▶ **What is required**
Restate each entry word for word, leaving nothing out.

Collected data:
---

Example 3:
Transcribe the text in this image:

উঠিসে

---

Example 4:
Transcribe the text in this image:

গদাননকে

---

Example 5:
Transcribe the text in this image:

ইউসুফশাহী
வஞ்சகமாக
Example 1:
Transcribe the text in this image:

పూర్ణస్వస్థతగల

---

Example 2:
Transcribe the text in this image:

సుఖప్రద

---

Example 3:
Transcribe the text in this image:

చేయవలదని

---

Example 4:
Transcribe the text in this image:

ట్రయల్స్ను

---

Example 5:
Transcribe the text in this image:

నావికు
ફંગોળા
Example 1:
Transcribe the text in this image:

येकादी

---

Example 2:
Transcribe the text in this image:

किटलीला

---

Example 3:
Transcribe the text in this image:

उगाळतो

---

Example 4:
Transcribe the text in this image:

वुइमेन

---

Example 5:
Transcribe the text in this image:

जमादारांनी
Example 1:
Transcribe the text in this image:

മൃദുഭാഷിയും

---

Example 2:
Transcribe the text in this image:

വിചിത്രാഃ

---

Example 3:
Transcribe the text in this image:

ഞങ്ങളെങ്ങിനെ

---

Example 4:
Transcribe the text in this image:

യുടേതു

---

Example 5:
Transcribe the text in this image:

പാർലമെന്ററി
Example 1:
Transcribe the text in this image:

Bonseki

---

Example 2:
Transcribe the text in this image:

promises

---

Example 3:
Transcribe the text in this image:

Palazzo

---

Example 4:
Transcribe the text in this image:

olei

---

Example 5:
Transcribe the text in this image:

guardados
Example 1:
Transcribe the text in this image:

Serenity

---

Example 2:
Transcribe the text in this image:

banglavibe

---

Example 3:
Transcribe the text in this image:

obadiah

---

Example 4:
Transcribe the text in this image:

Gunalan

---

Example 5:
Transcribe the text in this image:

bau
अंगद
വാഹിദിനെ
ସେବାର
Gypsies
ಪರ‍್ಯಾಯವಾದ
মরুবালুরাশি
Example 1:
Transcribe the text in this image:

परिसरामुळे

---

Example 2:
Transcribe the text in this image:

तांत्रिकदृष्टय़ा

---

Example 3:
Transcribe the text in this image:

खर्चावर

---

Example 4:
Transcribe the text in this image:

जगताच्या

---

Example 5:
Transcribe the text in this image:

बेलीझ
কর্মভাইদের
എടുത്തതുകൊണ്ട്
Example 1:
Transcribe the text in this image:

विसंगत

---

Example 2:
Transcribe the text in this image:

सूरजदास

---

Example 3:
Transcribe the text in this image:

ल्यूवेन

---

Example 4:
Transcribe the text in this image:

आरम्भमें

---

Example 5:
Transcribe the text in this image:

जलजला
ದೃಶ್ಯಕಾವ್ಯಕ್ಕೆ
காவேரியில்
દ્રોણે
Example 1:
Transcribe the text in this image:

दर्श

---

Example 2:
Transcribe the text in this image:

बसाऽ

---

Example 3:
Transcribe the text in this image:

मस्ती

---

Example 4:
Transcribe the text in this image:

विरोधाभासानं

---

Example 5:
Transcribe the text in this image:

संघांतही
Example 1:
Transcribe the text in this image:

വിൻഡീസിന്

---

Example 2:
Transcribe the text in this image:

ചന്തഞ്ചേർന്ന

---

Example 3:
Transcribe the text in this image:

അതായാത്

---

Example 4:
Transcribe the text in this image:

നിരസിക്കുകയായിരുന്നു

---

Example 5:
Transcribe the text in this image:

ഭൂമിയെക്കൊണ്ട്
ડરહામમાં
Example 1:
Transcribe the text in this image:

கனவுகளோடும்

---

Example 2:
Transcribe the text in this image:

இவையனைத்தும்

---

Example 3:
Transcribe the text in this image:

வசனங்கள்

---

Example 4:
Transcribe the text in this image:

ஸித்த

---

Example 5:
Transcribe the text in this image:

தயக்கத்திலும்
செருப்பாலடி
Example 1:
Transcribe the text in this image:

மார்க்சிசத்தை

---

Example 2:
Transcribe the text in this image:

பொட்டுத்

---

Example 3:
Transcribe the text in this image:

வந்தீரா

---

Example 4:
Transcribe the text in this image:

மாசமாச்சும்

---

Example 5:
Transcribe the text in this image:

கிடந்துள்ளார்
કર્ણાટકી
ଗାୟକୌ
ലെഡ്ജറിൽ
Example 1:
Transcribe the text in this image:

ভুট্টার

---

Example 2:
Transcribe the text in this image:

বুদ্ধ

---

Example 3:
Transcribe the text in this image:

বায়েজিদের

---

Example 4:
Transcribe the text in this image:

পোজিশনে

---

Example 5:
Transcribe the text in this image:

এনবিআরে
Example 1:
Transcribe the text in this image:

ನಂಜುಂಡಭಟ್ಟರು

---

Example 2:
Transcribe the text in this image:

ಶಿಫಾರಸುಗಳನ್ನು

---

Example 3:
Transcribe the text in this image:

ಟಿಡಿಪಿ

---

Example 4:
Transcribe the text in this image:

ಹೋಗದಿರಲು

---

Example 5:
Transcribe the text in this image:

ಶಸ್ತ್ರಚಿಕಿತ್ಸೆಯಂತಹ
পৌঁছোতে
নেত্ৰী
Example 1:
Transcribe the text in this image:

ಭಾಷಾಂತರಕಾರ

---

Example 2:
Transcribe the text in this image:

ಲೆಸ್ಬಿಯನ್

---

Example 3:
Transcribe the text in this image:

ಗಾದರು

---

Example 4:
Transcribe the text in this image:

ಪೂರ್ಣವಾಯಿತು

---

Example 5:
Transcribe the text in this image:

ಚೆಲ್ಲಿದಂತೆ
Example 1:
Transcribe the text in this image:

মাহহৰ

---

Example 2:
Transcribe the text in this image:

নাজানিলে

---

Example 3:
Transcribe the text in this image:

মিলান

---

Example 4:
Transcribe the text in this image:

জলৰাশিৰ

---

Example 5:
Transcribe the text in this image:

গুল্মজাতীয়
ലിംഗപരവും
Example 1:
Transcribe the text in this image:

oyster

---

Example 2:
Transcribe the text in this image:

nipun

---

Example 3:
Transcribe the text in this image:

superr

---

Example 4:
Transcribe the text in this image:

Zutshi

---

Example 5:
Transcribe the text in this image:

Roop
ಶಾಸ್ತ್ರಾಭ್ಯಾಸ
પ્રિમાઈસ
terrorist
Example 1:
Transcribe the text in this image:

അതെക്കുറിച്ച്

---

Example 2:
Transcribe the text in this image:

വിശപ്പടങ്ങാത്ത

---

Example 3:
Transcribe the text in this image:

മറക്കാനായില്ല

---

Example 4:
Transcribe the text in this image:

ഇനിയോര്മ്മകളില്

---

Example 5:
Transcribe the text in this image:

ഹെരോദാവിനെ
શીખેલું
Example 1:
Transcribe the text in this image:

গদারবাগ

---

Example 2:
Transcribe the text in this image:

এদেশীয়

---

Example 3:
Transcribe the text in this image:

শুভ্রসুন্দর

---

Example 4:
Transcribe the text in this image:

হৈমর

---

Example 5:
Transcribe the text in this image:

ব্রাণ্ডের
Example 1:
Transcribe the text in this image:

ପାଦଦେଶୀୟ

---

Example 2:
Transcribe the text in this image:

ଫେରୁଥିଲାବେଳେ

▶ **Written reply**
---

Example 3:
Transcribe the text in this image:

উঠিসে

---

Example 4:
Transcribe the text in this image:

গদাননকে

---

Example 5:
Transcribe the text in this image:

ইউসুফশাহী
வஞ்சகமாக
Example 1:
Transcribe the text in this image:

పూర్ణస్వస్థతగల

---

Example 2:
Transcribe the text in this image:

సుఖప్రద

---

Example 3:
Transcribe the text in this image:

చేయవలదని

---

Example 4:
Transcribe the text in this image:

ట్రయల్స్ను

---

Example 5:
Transcribe the text in this image:

నావికు
ફંગોળા
Example 1:
Transcribe the text in this image:

येकादी

---

Example 2:
Transcribe the text in this image:

किटलीला

---

Example 3:
Transcribe the text in this image:

उगाळतो

---

Example 4:
Transcribe the text in this image:

वुइमेन

---

Example 5:
Transcribe the text in this image:

जमादारांनी
Example 1:
Transcribe the text in this image:

മൃദുഭാഷിയും

---

Example 2:
Transcribe the text in this image:

വിചിത്രാഃ

---

Example 3:
Transcribe the text in this image:

ഞങ്ങളെങ്ങിനെ

---

Example 4:
Transcribe the text in this image:

യുടേതു

---

Example 5:
Transcribe the text in this image:

പാർലമെന്ററി
Example 1:
Transcribe the text in this image:

Bonseki

---

Example 2:
Transcribe the text in this image:

promises

---

Example 3:
Transcribe the text in this image:

Palazzo

---

Example 4:
Transcribe the text in this image:

olei

---

Example 5:
Transcribe the text in this image:

guardados
Example 1:
Transcribe the text in this image:

Serenity

---

Example 2:
Transcribe the text in this image:

banglavibe

---

Example 3:
Transcribe the text in this image:

obadiah

---

Example 4:
Transcribe the text in this image:

Gunalan

---

Example 5:
Transcribe the text in this image:

bau
अंगद
വാഹിദിനെ
ସେବାର
Gypsies
ಪರ‍್ಯಾಯವಾದ
মরুবালুরাশি
Example 1:
Transcribe the text in this image:

परिसरामुळे

---

Example 2:
Transcribe the text in this image:

तांत्रिकदृष्टय़ा

---

Example 3:
Transcribe the text in this image:

खर्चावर

---

Example 4:
Transcribe the text in this image:

जगताच्या

---

Example 5:
Transcribe the text in this image:

बेलीझ
কর্মভাইদের
എടുത്തതുകൊണ്ട്
Example 1:
Transcribe the text in this image:

विसंगत

---

Example 2:
Transcribe the text in this image:

सूरजदास

---

Example 3:
Transcribe the text in this image:

ल्यूवेन

---

Example 4:
Transcribe the text in this image:

आरम्भमें

---

Example 5:
Transcribe the text in this image:

जलजला
ದೃಶ್ಯಕಾವ್ಯಕ್ಕೆ
காவேரியில்
દ્રોણે
Example 1:
Transcribe the text in this image:

दर्श

---

Example 2:
Transcribe the text in this image:

बसाऽ

---

Example 3:
Transcribe the text in this image:

मस्ती

---

Example 4:
Transcribe the text in this image:

विरोधाभासानं

---

Example 5:
Transcribe the text in this image:

संघांतही
Example 1:
Transcribe the text in this image:

വിൻഡീസിന്

---

Example 2:
Transcribe the text in this image:

ചന്തഞ്ചേർന്ന

---

Example 3:
Transcribe the text in this image:

അതായാത്

---

Example 4:
Transcribe the text in this image:

നിരസിക്കുകയായിരുന്നു

---

Example 5:
Transcribe the text in this image:

ഭൂമിയെക്കൊണ്ട്
ડરહામમાં
Example 1:
Transcribe the text in this image:

கனவுகளோடும்

---

Example 2:
Transcribe the text in this image:

இவையனைத்தும்

---

Example 3:
Transcribe the text in this image:

வசனங்கள்

---

Example 4:
Transcribe the text in this image:

ஸித்த

---

Example 5:
Transcribe the text in this image:

தயக்கத்திலும்
செருப்பாலடி
Example 1:
Transcribe the text in this image:

மார்க்சிசத்தை

---

Example 2:
Transcribe the text in this image:

பொட்டுத்

---

Example 3:
Transcribe the text in this image:

வந்தீரா

---

Example 4:
Transcribe the text in this image:

மாசமாச்சும்

---

Example 5:
Transcribe the text in this image:

கிடந்துள்ளார்
કર્ણાટકી
ଗାୟକୌ
ലെഡ്ജറിൽ
Example 1:
Transcribe the text in this image:

ভুট্টার

---

Example 2:
Transcribe the text in this image:

বুদ্ধ

---

Example 3:
Transcribe the text in this image:

বায়েজিদের

---

Example 4:
Transcribe the text in this image:

পোজিশনে

---

Example 5:
Transcribe the text in this image:

এনবিআরে
Example 1:
Transcribe the text in this image:

ನಂಜುಂಡಭಟ್ಟರು

---

Example 2:
Transcribe the text in this image:

ಶಿಫಾರಸುಗಳನ್ನು

---

Example 3:
Transcribe the text in this image:

ಟಿಡಿಪಿ

---

Example 4:
Transcribe the text in this image:

ಹೋಗದಿರಲು

---

Example 5:
Transcribe the text in this image:

ಶಸ್ತ್ರಚಿಕಿತ್ಸೆಯಂತಹ
পৌঁছোতে
নেত্ৰী
Example 1:
Transcribe the text in this image:

ಭಾಷಾಂತರಕಾರ

---

Example 2:
Transcribe the text in this image:

ಲೆಸ್ಬಿಯನ್

---

Example 3:
Transcribe the text in this image:

ಗಾದರು

---

Example 4:
Transcribe the text in this image:

ಪೂರ್ಣವಾಯಿತು

---

Example 5:
Transcribe the text in this image:

ಚೆಲ್ಲಿದಂತೆ
Example 1:
Transcribe the text in this image:

মাহহৰ

---

Example 2:
Transcribe the text in this image:

নাজানিলে

---

Example 3:
Transcribe the text in this image:

মিলান

---

Example 4:
Transcribe the text in this image:

জলৰাশিৰ

---

Example 5:
Transcribe the text in this image:

গুল্মজাতীয়
ലിംഗപരവും
Example 1:
Transcribe the text in this image:

oyster

---

Example 2:
Transcribe the text in this image:

nipun

---

Example 3:
Transcribe the text in this image:

superr

---

Example 4:
Transcribe the text in this image:

Zutshi

---

Example 5:
Transcribe the text in this image:

Roop
ಶಾಸ್ತ್ರಾಭ್ಯಾಸ
પ્રિમાઈસ
terrorist
Example 1:
Transcribe the text in this image:

അതെക്കുറിച്ച്

---

Example 2:
Transcribe the text in this image:

വിശപ്പടങ്ങാത്ത

---

Example 3:
Transcribe the text in this image:

മറക്കാനായില്ല

---

Example 4:
Transcribe the text in this image:

ഇനിയോര്മ്മകളില്

---

Example 5:
Transcribe the text in this image:

ഹെരോദാവിനെ
શીખેલું
Example 1:
Transcribe the text in this image:

গদারবাগ

---

Example 2:
Transcribe the text in this image:

এদেশীয়

---

Example 3:
Transcribe the text in this image:

শুভ্রসুন্দর

---

Example 4:
Transcribe the text in this image:

হৈমর

---

Example 5:
Transcribe the text in this image:

ব্রাণ্ডের
Example 1:
Transcribe the text in this image:

ପାଦଦେଶୀୟ

---

Example 2:
Transcribe the text in this image:

ଫେରୁଥିଲାବେଳେ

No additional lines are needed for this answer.